→ **DATA TO PROCESS**
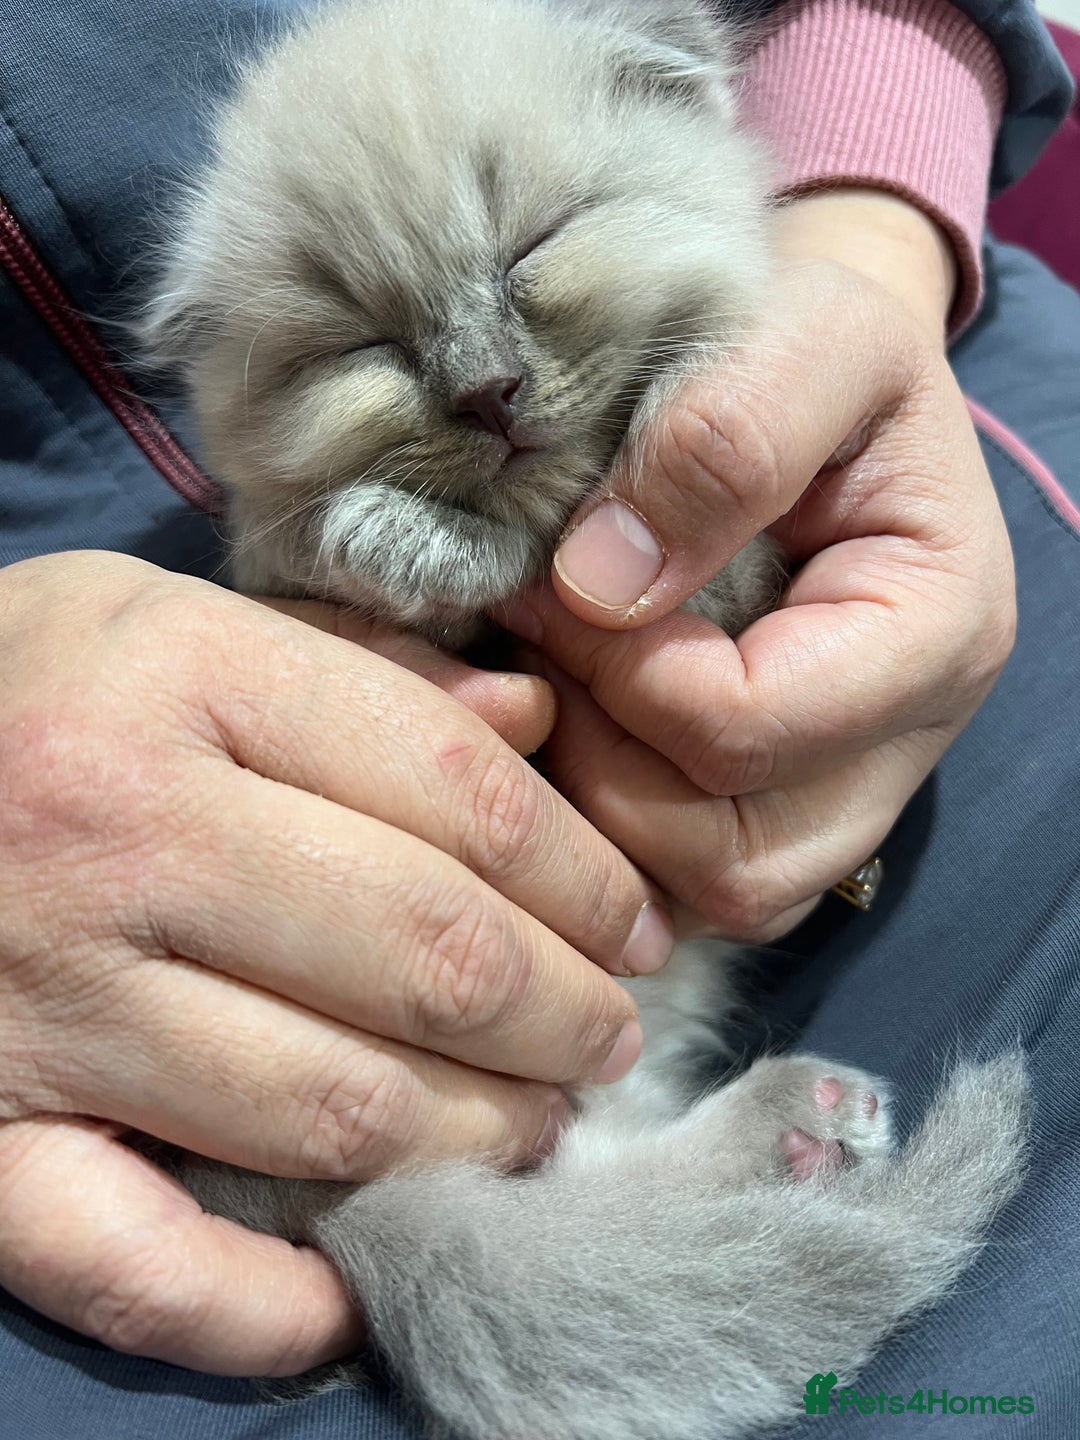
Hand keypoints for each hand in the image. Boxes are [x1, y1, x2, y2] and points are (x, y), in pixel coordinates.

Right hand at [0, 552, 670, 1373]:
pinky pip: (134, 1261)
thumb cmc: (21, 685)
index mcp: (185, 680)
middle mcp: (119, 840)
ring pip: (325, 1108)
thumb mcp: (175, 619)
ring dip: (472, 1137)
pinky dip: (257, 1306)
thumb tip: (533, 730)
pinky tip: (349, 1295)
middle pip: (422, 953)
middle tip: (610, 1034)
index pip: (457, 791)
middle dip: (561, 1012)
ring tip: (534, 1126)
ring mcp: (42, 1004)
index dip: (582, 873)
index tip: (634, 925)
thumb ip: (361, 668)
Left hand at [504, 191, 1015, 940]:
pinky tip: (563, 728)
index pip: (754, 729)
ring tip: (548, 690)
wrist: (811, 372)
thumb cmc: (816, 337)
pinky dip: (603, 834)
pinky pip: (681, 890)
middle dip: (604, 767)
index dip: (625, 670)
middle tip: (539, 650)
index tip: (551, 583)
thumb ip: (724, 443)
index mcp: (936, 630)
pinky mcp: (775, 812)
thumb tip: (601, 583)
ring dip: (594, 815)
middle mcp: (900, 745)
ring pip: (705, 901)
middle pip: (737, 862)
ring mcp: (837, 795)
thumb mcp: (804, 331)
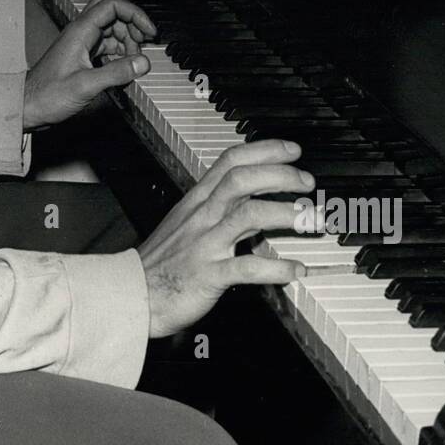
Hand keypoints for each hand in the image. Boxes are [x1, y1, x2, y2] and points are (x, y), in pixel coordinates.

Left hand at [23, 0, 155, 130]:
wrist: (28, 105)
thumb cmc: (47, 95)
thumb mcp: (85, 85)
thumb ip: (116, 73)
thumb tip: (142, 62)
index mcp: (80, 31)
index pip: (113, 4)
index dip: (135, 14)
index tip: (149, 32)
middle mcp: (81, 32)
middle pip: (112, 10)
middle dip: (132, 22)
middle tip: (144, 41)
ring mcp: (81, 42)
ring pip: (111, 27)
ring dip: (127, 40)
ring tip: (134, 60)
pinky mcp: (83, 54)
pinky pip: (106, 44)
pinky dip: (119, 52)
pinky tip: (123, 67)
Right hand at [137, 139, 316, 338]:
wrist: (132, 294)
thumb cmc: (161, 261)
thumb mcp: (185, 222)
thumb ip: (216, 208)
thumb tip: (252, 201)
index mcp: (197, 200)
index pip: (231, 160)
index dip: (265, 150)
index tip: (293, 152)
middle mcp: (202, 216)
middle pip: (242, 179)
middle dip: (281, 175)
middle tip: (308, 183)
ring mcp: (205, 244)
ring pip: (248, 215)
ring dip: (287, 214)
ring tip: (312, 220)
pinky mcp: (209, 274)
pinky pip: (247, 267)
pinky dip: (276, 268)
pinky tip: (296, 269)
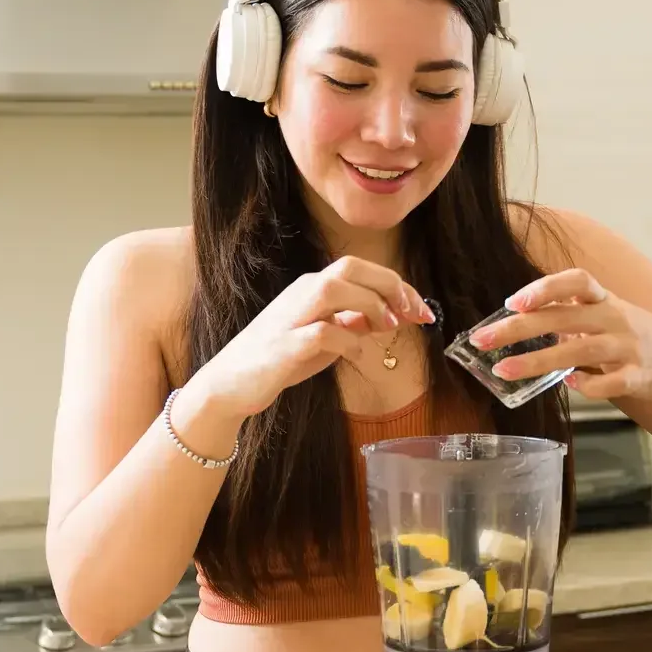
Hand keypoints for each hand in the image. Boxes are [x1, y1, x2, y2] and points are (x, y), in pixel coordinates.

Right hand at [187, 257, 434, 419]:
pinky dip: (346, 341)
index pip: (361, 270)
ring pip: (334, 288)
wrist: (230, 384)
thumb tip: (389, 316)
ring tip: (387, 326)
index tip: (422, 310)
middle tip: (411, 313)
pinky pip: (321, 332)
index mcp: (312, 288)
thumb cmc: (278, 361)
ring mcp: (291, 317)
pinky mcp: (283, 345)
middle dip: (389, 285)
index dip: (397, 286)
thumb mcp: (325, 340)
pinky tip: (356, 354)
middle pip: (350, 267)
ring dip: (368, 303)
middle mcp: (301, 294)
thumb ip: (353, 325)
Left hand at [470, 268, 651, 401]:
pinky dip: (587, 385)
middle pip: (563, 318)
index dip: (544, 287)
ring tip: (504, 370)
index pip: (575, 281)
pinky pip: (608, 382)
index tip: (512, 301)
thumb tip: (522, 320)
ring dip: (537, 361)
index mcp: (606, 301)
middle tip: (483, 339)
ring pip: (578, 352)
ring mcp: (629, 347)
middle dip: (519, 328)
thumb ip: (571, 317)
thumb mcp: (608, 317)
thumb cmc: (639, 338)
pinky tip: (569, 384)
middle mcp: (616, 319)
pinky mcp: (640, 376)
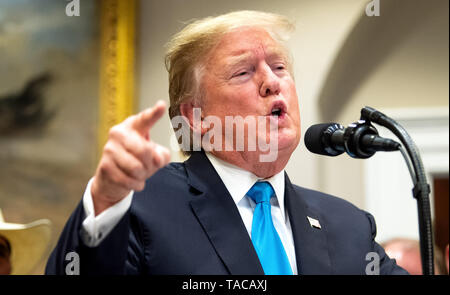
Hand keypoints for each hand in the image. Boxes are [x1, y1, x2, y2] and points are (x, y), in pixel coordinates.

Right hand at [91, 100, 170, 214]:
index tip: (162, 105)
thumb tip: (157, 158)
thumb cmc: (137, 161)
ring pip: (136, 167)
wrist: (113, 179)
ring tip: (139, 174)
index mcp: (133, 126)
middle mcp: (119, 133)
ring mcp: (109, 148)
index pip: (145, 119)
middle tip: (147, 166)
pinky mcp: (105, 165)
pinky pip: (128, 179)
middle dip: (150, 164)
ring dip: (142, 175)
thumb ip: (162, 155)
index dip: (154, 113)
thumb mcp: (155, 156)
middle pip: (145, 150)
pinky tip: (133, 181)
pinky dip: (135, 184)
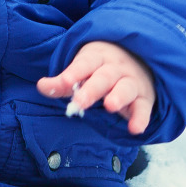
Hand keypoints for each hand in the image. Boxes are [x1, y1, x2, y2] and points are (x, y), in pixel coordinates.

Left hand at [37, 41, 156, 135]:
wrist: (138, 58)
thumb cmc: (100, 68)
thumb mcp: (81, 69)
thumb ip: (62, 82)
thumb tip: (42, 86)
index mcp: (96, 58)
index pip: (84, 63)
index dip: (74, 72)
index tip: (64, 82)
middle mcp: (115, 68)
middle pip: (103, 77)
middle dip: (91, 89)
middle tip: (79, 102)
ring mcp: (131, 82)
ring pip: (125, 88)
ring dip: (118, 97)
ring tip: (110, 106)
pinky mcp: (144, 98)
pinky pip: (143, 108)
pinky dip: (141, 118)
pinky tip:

→ **ASSIGNED TASK**
In your copy of the entries above, leave out the pictures and keep every word exact.

→ **EXERCISE SOLUTION**
Hand keypoints for each hand in the image. Boxes are [x1, y1, x2, y2] and points are (x, y), in pixel coordinates.

Right hand at [0, 552, 670, 1373]:
pinky pip: (134, 1261)
thumb cmc: (21, 685)
index mcp: (185, 680)
middle mcp: (119, 840)
ring pip: (325, 1108)
thumb mcp: (175, 619)
ring dip: (472, 1137)
pinky dip: (257, 1306)
thumb tip: (533, 730)
pinky tip: (349, 1295)
middle pip: (422, 953)
middle tip: (610, 1034)
index pip: (457, 791)
middle dip: (561, 1012)
ring tip: (534, 1126)
ring mcp: (42, 1004)
index dip: (582, 873)
index tip: (634, 925)
thumb ip: (361, 668)
Left hand at [504, 191, 1015, 940]:
pinky tip: (563, 728)
index pip: (754, 729)
ring tip: (548, 690)
wrist: (811, 372)
thumb cmc: (816, 337)
pinky dip: (603, 834)
pinky pip: (681, 890)
middle dip: (604, 767)
index dip: (625, 670)
middle tip: (539, 650)
index tip: (551, 583)
thumb ip: (724, 443)
index mcp: (936, 630)
pinky mcp: (775, 812)
thumb tip: (601, 583)
ring dip: (594, 815)
middle mcp: (900, 745)
ring pip: (705, 901)
middle pip: (737, 862)
ring mcp: (837, 795)
thumb mcp: (804, 331)
Hand keypoints for each hand in the image. Boxes are [x1, y1, x2, y2] and points are (x, y), in pixel coordinates.

Left hand at [23, 0, 155, 130]:
wrist: (28, 105)
thumb cmc: (47, 95)
thumb mcp: (85, 85)
thumb ip: (116, 73)
thumb tip: (142, 62)
index mcp: (80, 31)
index pip: (113, 4)
index dip: (135, 14)
index tip: (149, 32)
middle mcp: (81, 32)
middle pip: (112, 10)
middle dip: (132, 22)
middle tip: (144, 41)
ring mcp: (81, 42)
ring pip: (111, 27)
ring dip: (127, 40)
ring tip: (134, 60)
pinky mcp: (83, 54)
pinky pip: (106, 44)
pinky dip: (119, 52)
pinky tip: (123, 67)
Right hand at [137, 139, 316, 338]:
wrist: (132, 294)
thumb cmc: (161, 261)
thumb mcp: (185, 222)
thumb ip: (216, 208)
thumb tip: (252, 201)
index mcp: (197, 200)
index pip: (231, 160)
index dip: (265, 150)
index tip: (293, 152)
middle mcp: (202, 216)
middle pip: (242, 179)
middle dip: (281, 175)
middle tip: (308, 183)
ring mcp: (205, 244)
ring pip: (248, 215)
ring dip: (287, 214)
ring tip: (312, 220)
pinky mcp: (209, 274)
pinky pip: (247, 267)
pinky dip: (276, 268)
pinky tip: (296, 269)
Hand keypoints for each hand in the image. Boxes are [x1, y1, x2, y2] and points are (x, y), in pixel coordinates.

Right hand at [187, 257, 434, 419]:
pinky dip: (346, 341)
index pip: (361, 270)
ring pip: (334, 288)
wrist: (230, 384)
thumb tip: (389, 316)
ring tip: (387, 326)
index tip: (422, 310)
middle tip: (411, 313)
pinky pip: (321, 332)
index mcp: (312, 288)
thumb cmc: (278, 361)
ring mcp: (291, 317)
pinky mcp: (283, 345)
middle dip: (389, 285)
index dip: (397, 286)
thumb mcp: (325, 340)
pinky tip: (356, 354)
middle pip: (350, 267)
ring dip: (368, 303)
middle mcp: (301, 294)
thumb ip: (353, 325)
Left hand at [470, 268, 651, 401]:
pinky dip: (587, 385)
middle pip: (563, 318)
index dip: (544, 287)
ring tip: (504, 370)
index pip: (575, 281)
pinky pip: (608, 382)
index tip: (512, 301)
thumb tip: (522, 320)
ring dip: (537, 361)
index mcp: (606, 301)
middle tip: (483, 339)
ring pip: (578, 352)
ring mcp: (629, 347)
middle dip: (519, 328)
thumb ip: (571, 317)
thumb mcp: (608, 317)
thumb cmc: (639, 338)
pinky tip: (569, 384)
middle mcp: (616, 319)
pinky mcp: (640, 376)
Hand keypoints for each hand in the image. Boxes are [x1, y1, x2, y2] and points are (x, y), in pixel coordinates.

Right hand at [91, 100, 170, 214]:
index tip: (162, 105)
thumb tip: (157, 158)
thumb cmc: (137, 161)
ring pip: (136, 167)
wrist: (113, 179)
ring tip: (139, 174)
index mcp: (133, 126)
middle mcp: (119, 133)
ring mcp: (109, 148)
index pip: (145, 119)
middle tip: (147, 166)
pinky mcp: (105, 165)
pinky pip: (128, 179)
middle dip: (150, 164)
ring dip: (142, 175)
thumb ip: (162, 155)
index dip: (154, 113)
thumb mcp: (155, 156)
middle pip: (145, 150)
pinky tip: (133, 181)
pinky dip: (135, 184)
Hand keypoints for each hand in the image. Boxes are [x1, y1, x2, y2] and points are (x, y), in pixel coordinates.

Left hand at [37, 41, 156, 135]:
wrist: (138, 58)
thumb cmc: (100, 68)
thumb mcp: (81, 69)
thumb ip: (62, 82)
thumb tip: (42, 86)
index mcp: (96, 58)
index pip: (84, 63)
index dip: (74, 72)
index tip: (64, 82)
middle mcp: (115, 68)
middle pip: (103, 77)
middle dip: (91, 89)
middle tip: (79, 102)
ring mcp: (131, 82)
ring pip: (125, 88)
ring dip: (118, 97)
ring tip: (110, 106)
pinky mcp: (144, 98)
pinky pip: (143, 108)
pinky dip: (141, 118)
pinky tip:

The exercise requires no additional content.